_Document text_.

What To Expect: The company has reiterated its guidance for reported EBITS growth of ~25% for FY19. It is due to a balanced earnings outcome across the fiscal year to reflect the even phasing of Luxury shipments between H1FY19 and H2FY19.TWE expects growth in FY20 reported EBITS in the range of approximately 15% to 20%, which is broadly in line with consensus. Additional updates are expected to be provided as part of the release of the FY19 results in August 2019.

Stock Recommendation: Its EBITDA margin and net margin for H1FY19 stood at 23.8% and 14.3% better than the industry median of 22.1%, and 12.2%, respectively, implying decent fundamentals than its peer group. Its ROE for H1FY19 stood at 6.2% which is better than the industry median of 5.8%, showing that the company generated better returns for its equity-holders than its peer group. Moreover, its P/B multiple is trading at 3.08x which is lower than the peer median of 4.05x. Based on the foregoing, we maintain our “Buy” recommendation on the stock at the current market price of $15.640 per share (up 0.968% on May 17, 2019).
 

Coles Group Limited

Decent Q3FY19 Performance: Coles Group Limited (ASX: COL) is a leading Australian retailer with over 2,500 retail outlets nationally. Its businesses include Coles Supermarkets, Coles Online, Coles Liquor, Coles Express, flybuys, Coles financial services, and Spirit hotels. Supermarket sales increased by 3.2% pcp to $7,272 Mn in the third quarter of the 2019 financial year, supported by a successful ‘Fresh Stikeez’ promotional campaign which drove high customer engagement. Coles Online reported a growth of 27%, with sales of over $1 billion on a rolling 12-month basis.


Supermarket Financial & Operational Metrics (Source: Company Reports)

Liquor sales revenue for the third quarter increased by 4.3% pcp to $735 Mn, and Liquor comparable sales adjusted for New Year’s Eve timing increased by 0.9%, with continued strong growth in Exclusive Liquor Brands in the wine category.COL has entered an incorporated Joint Venture with Australian Venue Co in relation to Coles’ hotel and retail liquor business in Queensland.


Liquor Financial & Operational Metrics (Source: Company Reports)

_What to work on_.
In the stock report above, do statements (a), (b) and (c) agree with the text? For each, answer yes or no and quote the words that decide it.
(a) Coles Online's sales topped $1 billion on a rolling 12-month basis.
(b) TWE expects FY20 reported EBITS growth of roughly 15% to 20%.
(c) Liquor sales revenue for the third quarter fell compared with pcp.

_Given data_.
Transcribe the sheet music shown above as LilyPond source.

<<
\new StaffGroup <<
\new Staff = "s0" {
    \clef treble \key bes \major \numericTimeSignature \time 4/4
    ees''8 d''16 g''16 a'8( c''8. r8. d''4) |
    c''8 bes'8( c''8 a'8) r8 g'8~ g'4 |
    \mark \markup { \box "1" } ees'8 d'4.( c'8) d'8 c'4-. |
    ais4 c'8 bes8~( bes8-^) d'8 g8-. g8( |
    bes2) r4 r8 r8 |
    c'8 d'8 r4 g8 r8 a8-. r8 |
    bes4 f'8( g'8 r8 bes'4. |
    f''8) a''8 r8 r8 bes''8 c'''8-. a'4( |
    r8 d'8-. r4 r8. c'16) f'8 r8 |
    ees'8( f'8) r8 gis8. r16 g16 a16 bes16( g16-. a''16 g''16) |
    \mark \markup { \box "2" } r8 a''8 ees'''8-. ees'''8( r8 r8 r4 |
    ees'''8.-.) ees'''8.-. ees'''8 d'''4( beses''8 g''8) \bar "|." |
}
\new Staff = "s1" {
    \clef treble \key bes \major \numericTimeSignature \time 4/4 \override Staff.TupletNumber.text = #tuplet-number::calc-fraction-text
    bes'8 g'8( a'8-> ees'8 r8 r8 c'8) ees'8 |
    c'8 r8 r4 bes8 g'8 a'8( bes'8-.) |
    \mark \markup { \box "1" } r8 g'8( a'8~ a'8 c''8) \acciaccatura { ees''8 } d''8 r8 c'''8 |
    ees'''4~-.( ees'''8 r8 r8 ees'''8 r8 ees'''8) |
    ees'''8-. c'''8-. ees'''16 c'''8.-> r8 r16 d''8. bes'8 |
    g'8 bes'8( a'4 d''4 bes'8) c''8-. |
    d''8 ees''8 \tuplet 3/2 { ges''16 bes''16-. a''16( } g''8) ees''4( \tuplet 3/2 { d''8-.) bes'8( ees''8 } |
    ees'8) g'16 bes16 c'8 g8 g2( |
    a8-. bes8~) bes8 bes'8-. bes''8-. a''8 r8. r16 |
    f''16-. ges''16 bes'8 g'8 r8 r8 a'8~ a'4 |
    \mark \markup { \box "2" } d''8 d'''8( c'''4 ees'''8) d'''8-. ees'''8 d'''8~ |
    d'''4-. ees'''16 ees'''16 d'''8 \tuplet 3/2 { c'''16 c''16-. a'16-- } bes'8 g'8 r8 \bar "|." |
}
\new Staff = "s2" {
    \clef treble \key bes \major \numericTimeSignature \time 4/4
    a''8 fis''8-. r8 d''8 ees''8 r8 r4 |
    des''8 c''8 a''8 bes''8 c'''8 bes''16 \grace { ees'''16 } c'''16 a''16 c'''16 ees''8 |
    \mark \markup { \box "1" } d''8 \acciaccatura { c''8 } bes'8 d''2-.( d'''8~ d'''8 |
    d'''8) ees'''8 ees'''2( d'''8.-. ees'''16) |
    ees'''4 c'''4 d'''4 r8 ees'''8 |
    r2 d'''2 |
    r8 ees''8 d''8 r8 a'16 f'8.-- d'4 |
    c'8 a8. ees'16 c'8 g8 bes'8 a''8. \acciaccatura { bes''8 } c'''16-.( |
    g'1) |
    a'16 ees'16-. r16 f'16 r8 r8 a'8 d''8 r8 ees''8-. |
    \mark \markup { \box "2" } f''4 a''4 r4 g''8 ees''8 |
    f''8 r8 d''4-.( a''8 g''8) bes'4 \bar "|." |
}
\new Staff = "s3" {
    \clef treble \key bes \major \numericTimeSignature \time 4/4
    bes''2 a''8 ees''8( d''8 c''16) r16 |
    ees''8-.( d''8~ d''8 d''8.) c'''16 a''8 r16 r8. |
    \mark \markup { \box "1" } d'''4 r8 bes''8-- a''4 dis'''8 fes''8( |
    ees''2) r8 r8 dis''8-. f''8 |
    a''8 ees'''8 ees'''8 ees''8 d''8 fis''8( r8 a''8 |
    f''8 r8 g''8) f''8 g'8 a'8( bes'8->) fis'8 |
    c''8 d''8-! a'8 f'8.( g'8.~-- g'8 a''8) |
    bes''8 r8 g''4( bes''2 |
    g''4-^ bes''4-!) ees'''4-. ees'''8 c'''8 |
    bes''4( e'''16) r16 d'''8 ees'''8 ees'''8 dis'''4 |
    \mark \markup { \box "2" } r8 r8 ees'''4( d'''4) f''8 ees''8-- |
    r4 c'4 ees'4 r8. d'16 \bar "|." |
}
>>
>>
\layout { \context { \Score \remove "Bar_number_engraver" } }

_Task solution_.
(a) Yes: "Coles Online reported a growth of 27%, with sales of over $1 billion on a rolling 12-month basis."
(b) Yes: "TWE expects growth in FY20 reported EBITS in the range of approximately 15% to 20%"
(c) No: "Liquor sales revenue for the third quarter increased by 4.3% pcp to $735 Mn"